Have you ever wondered what it might have been like to live in the American West a hundred years ago? Or anywhere in rural America, for that matter? If you could be transported back in time, I think the first and most dramatic difference you would notice would be silence.
I went out to feed the horses on an early Sunday morning recently, and was struck by how quiet the valley was. The world, generally, is always quieter on Sunday mornings. When I lived in New York (which means Manhattan, if you’ve ever been in “The Business”) Sunday mornings were always blessedly quiet. And that word, “blessedly,” is chosen deliberately, because the fact is, I love silence. But this particular Sunday morning was especially quiet. I could see the contrail of a distant jet near the horizon, but it was far enough away that I couldn’t hear it.

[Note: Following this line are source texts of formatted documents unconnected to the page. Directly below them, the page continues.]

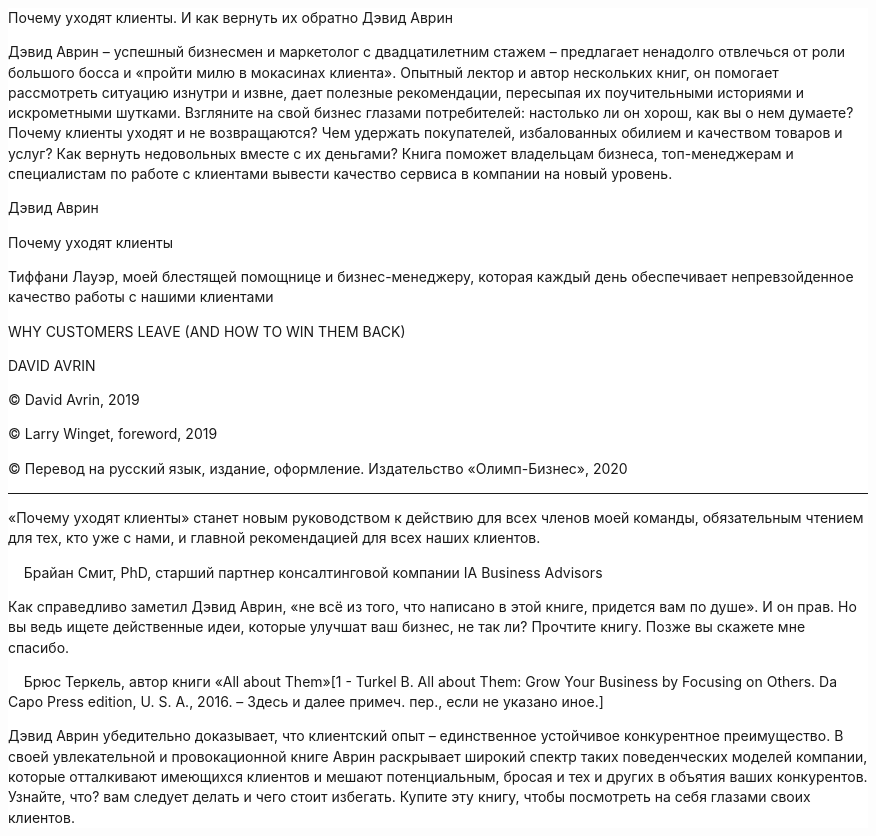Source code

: Почему уходят клиенты. И как вернуть их обратно Дэвид Аврин

Дэвид Аврин – успешный бизнесмен и маркетолог с двадцатилетним стажем –
предлагает ненадолго отвлечься от роли большого босса и «пройти милю в
мокасинах клиента». Опытный лектор и автор нескольких книг, он помогает
рассмотреть ситуацию изнутри и извне, дает полезные рекомендации,
пересыпая их поучительными историями и искрометными шутками. Взгляните
на свой бизнес глазами потребителей: настолько ли он хорош, как вы о нем
думаете? Почему клиенты уходят и не возвращаются? Чем удержать
покупателей, избалованных обилием и качеством товаров и услуг? Как
вернуть недовольных вместе с их деньгами? Книга поможет владельцам
бизнеса, топ-менеджерам и специалистам по работе с клиентами вывести
качество сервиса в компании на новый уровень.

Дэвид Аврин

Почему уходят клиенты

Тиффани Лауэр, моей блестящей помощнице и бизнес-менеджеру, которая
каждый день обеспечивает непревзойденное качество работы с нашими
клиентами

WHY CUSTOMERS LEAVE (AND HOW TO WIN THEM BACK)

DAVID AVRIN

© David Avrin, 2019

© Larry Winget, foreword, 2019

© Перевод на русский язык, издание, оформление. Издательство
«Олимп-Бизнес», 2020

------------------------------------------------------------------------

«Почему уходят клиенты» станет новым руководством к действию для всех
членов моей команды, обязательным чтением для тех, кто уже с нами, и
главной рекомендацией для всех наших клиентов.

    Брайан Смит, PhD, старший партнер консалтинговой компании IA
Business Advisors

Как справедливо заметил Дэвид Аврин, «не всё из того, что написано в
этой книге, придется вам по душе». И он прав. Но вы ведь ищете
действенные идеи, которые улучшат ваш бизнес, не так ли? Прочтите книгу.
Позже вы скажете мне спасибо.

    Брюс Теркель, автор книги «All about Them»\[1 - Turkel B. All about
Them: Grow Your Business by Focusing on Others. Da Capo Press edition,
U. S. A., 2016. – Здесь и далее примеч. пер., если не указано иное.\]

Дэвид Аврин убедительно доказывает, что клиентский опыт – единственное
устойчивое конкурентное преимущество. В своей увлекательной и
провокационной книге Аврин раскрывает широкий спектр таких поведенческих
моделей компании, которые отталкивают имеющихся клиентов и мешают
потенциальным, бросая и тех и других в объятия ваших конкурентов.
Узнайте, что? вам следует делать и чего стоит избегать. Купите эту
книгу, чтобы посмотреть на себя глазами своих клиентов.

I’ve been lucky enough to camp and hunt in lovely lonely places all over the world—North American, South America, Europe, Africa, New Zealand, Alaska (yes, I know that’s part of North America, but it feels different)—but the place I loved the best was the Sierra Madre mountains of Mexico, and part of the reason is the absolute silence there.
I read an article once talking about the fact that there are very few places left in the world where you can be out of the range of the sound of some aspect of the modern world, some kind of engine. Even if you’re lucky enough to live in a rural area, as I do, there are distant cars or tractors, or—if nothing else—airplanes. The western slope of the Sierra Madres in Sonora is one of those places where there is not even enough air traffic overhead to impinge on the peace and quiet our great-grandparents must have taken for granted. The only sounds I remember—and I just checked my notes from one of those trips—were the wind in the pines, and the cawing of ravens. The only engine I heard while I was down there was the generator at the line cabin where we slept, and that was only turned on when it got dark; no planes overhead, no diesel trucks, no Jake brakes, no background hum of refrigerator or computer, nothing. Just the world as it sounded for the first several million years. It was heaven.
And couple that lovely silence with the incredible clarity of the dry clean air in Sonora. From the mountaintops it was possible to see for literally hundreds of miles in all directions, and while there might have been other people somewhere in all that space, it was possible to believe there weren’t any. Silence and solitude. Heaven.
Darleen is convinced I’m losing my hearing. She’s also convinced I’m losing my mental faculties, but as she has never considered I had much in that department to begin with she doesn’t worry about it particularly. But she does worry about my hearing. Ageing inevitably involves a certain degree of attrition. I have to work much harder these days to keep my chest where it belongs and not let it slide down to the mezzanine level. And if you make your living in part, as I do, testing firearms, there will always be some effect on your hearing, no matter how careful you are. But as I stood there in the early morning sun on that glorious silent Sunday morning, midway between the house and the barn, hearing nothing but the footfalls of a dancing dog at my side, it occurred to me that maybe Darleen was right. And it didn’t bother me at all. I equate silence with peace, and at that moment I was perfectly at peace.
And then, faintly at first, I could hear the distant whistle of a train. We live about ten miles, as the Condor glides, from the valley where the train climbs over the pass, and there are roughly three-thousand vertical feet of mountain between us and those tracks laid almost one hundred and fifty years ago by nameless Chinese laborers, yet I heard clearly that most evocative and romantic sound from an earlier day. It wasn’t quite as perfect as silence, but it was close, almost an accent to the silence.
I wasted no time feeding the horses so I could go back into the house and tell my wife she was spouting nonsense.